DOCUMENT EXCERPT
At this stage there was a change of legal representation all round. The defendant changed from the solicitor who had originally represented her interests, Mr. John Plunkett of Plunkett Kirwan and Company, to another firm based in the area, Thomas Loomes and Company. She has said in evidence that this was not the result of any dissatisfaction on her part with the services she was receiving but was for other reasons.

More or less simultaneously the plaintiffs and Ms. Catherine O’Donnell, whose interests up until this point were being looked after by the firm that had been nominated by the Law Society to look after the affairs of the solicitor originally instructed moved to another solicitor. The firm in question that they turned to was one that the plaintiffs had dealings with for many years. Indeed, it is worth mentioning that the solicitor who was so seriously in default was also a solicitor with whom the plaintiffs had a long standing and up to then entirely satisfactory relationship.

There is a further dimension to which I should refer. The defendant appears to have become increasingly unhappy with her situation in 3 Glenbrian Hall and in particular unhappy with her living conditions in Glenbrian Hall. She complains that the property was damp and indeed was so damp as to be unhealthy and uninhabitable. The plaintiffs, while pointing out that the property purchased by the defendant was not a new apartment, but rather one that had been built some seven years earlier and which had been let out for some four years prior to sale, say that the property sold by them, or more precisely by Catherine O’Donnell, was in fact in show house condition, and was sold after very significant sums had been expended on it after it was recovered from the long term tenants.

The solicitors newly appointed by the defendant purchaser, by letter dated the 18th March, 2009, purported to serve what was described as a “completion notice” on the solicitors who now act for the plaintiffs.

PROVIDED RECORDS
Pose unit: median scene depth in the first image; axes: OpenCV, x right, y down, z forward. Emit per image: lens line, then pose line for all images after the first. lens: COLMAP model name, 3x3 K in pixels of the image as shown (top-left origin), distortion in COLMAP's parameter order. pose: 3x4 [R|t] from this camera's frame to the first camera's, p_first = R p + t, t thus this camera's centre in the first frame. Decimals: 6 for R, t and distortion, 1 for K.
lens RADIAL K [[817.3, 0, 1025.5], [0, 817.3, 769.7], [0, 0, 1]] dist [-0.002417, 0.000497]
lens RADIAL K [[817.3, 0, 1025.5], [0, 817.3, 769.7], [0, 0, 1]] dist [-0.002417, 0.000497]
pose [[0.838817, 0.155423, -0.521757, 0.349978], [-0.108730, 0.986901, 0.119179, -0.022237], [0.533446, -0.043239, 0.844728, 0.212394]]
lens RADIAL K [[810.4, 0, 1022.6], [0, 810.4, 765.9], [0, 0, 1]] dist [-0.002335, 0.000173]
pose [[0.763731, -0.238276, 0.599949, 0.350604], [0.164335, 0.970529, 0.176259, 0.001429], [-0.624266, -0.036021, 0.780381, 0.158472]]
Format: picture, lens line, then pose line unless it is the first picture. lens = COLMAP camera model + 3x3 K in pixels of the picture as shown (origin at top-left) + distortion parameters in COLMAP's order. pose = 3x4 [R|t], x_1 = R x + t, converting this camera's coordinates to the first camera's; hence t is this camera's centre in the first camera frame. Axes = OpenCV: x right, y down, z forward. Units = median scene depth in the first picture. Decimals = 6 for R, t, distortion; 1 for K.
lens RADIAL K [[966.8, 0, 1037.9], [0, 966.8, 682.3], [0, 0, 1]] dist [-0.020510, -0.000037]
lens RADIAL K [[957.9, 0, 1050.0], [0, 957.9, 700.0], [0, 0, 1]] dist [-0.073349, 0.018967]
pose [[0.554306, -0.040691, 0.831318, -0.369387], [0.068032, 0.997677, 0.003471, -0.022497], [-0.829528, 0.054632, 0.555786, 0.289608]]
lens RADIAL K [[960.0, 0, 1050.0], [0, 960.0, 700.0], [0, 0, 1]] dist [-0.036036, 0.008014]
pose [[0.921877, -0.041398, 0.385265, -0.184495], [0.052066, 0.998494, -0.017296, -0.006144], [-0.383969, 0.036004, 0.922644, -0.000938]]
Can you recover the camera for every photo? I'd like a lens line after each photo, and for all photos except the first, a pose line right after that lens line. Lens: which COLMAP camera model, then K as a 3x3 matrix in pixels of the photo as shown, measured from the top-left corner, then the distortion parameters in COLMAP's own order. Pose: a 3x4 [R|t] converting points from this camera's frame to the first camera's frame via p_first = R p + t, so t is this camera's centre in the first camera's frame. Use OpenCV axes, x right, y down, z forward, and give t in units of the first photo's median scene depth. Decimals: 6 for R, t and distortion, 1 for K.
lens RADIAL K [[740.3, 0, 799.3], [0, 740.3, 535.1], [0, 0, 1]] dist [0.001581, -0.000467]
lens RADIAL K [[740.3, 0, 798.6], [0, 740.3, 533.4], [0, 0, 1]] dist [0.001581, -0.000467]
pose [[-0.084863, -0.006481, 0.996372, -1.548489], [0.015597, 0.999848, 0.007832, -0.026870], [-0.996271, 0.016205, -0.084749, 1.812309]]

TASK ITEM A
In the document excerpt, shorten the paragraph that begins "There is a further dimension" into a brief list of its main facts.
TASK ITEM B
In the rows, starting at the line containing "Format: picture, lens" and ending at the line containing "dist [-0.073349, 0.018967]", rename "Decimals" to "Decimal places" and return only those lines, otherwise unchanged.
The court text and the rows have no connection to each other.

PROBLEM SOLUTION A
- The defendant became increasingly unhappy with her living conditions in 3 Glenbrian Hall.
- She complains that the property was so damp as to be unhealthy and uninhabitable.
- The plaintiffs point out that it was not a new apartment. It had been built some seven years earlier and let out for some four years before the sale.
- They say the property sold by Catherine O'Donnell was in show house condition.
- They also say very significant sums were spent on it after it was recovered from the long-term tenants.

PROBLEM SOLUTION B
Format: picture, lens line, then pose line unless it is the first picture. lens = COLMAP camera model + 3x3 K in pixels of the picture as shown (origin at top-left) + distortion parameters in COLMAP's order. pose = 3x4 [R|t], x_1 = R x + t, converting this camera's coordinates to the first camera's; hence t is this camera's centre in the first camera frame. Axes = OpenCV: x right, y down, z forward. Units = median scene depth in the first picture. Decimal places = 6 for R, t, distortion; 1 for K.
lens RADIAL K [[966.8, 0, 1037.9], [0, 966.8, 682.3], [0, 0, 1]] dist [-0.020510, -0.000037]
lens RADIAL K [[957.9, 0, 1050.0], [0, 957.9, 700.0], [0, 0, 1]] dist [-0.073349, 0.018967]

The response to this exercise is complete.